One of the more popular topics currently is change. It does seem that almost every aspect of our lives is changing at an ever increasing pace. Almost everyone I talk to seems to be struggling with or trying to cope with change of some kind.
In a relatively short amount of time, computers went from taking up an entire room to fitting on your lap. And now it seems like everyone has some type of smartphone, which is, for all practical purposes, a computer that fits in your pocket. And now we are going from cars with cruise control to cars that drive themselves.
While adapting to and embracing change is important for independent insurance agents, I would like to suggest that your agency take some time to stop and focus on some things that seem to be constant. Even though it might not seem like it, there are quite a few things that don’t seem to be changing.
- People like to stay in touch. Long-distance phone calls have been replaced with Facetime and Skype. We now keep our friends and relatives updated by posting on social media sites like Facebook, Twitter, and Instagram. We don’t get handwritten letters, but we still get emails and text messages. How we stay in touch has certainly changed, but our desire to stay connected has not. Have you thought about how your agency is staying in touch with clients lately? Do you send out birthday and holiday cards? How about periodic emails asking if they’ve experienced any major life events that would require updates to their policies?
- I don’t think I have ever talked someone who didn’t want to feel important. I can’t think of anyone I have ever met who would be content to simply be a number in a computer database. More people than ever before are working from home.

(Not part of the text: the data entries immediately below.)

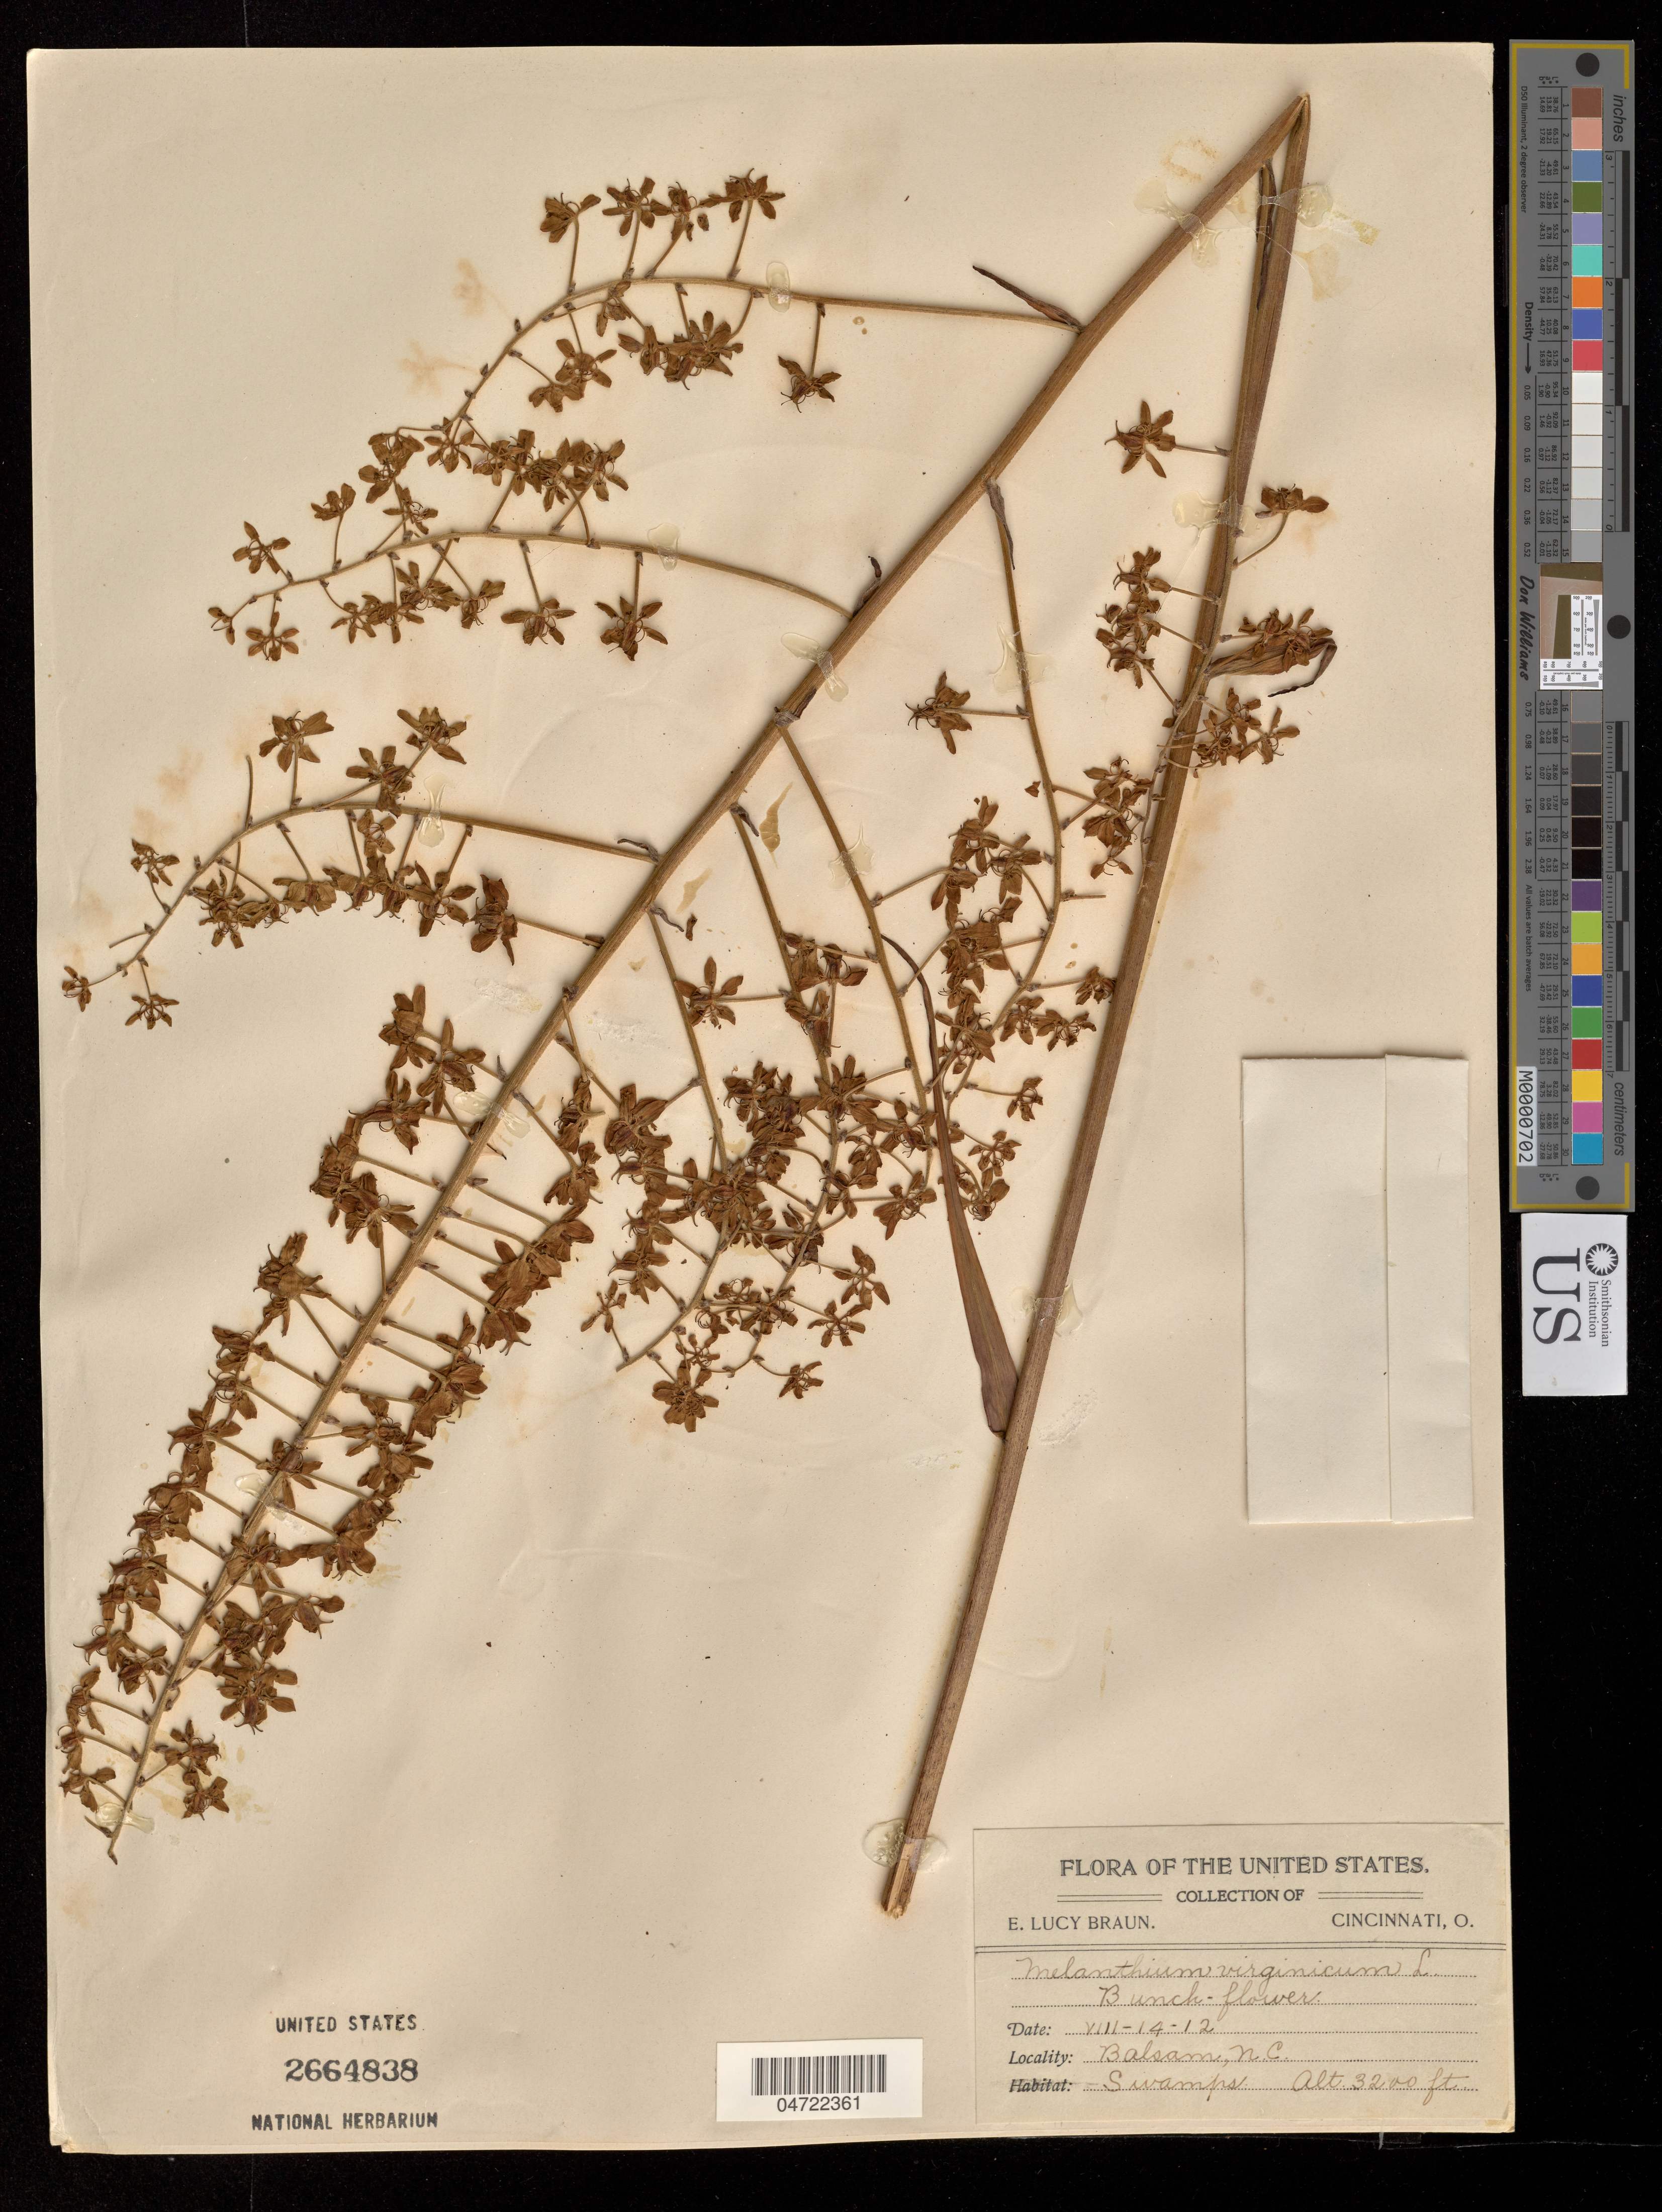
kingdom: Plantae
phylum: Tracheophyta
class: Liliopsida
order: Liliales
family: Melanthiaceae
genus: Melanthium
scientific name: Melanthium virginicum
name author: L.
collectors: E. L. Braun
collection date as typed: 14 Aug 1912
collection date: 1912-08-14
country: United States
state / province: North Carolina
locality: Balsam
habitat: Swamps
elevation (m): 1006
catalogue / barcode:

One of the biggest complaints these people have is that they sometimes feel ‘forgotten.’ That need to feel important or valued is important for both your employees and your customers. How does your agency show them they are valued? A simple “thank you” can go a long way.
- Finally, I don’t think there has been a time in history when people didn’t want good service, and today is no exception. I’ll admit that how we define good service has changed. We now expect our packages to be delivered more quickly than before. We no longer write complaint letters. Instead, we fill out forms on websites and expect that someone will respond to us at Internet speed. Is your agency equipped and prepared to provide the quality of service you pride yourself on at the speed your clients have come to expect in the digital age?
My point to all of this is simple. To be really successful in this ever-changing world, you can’t lose sight of those things that are and will continue to remain constant.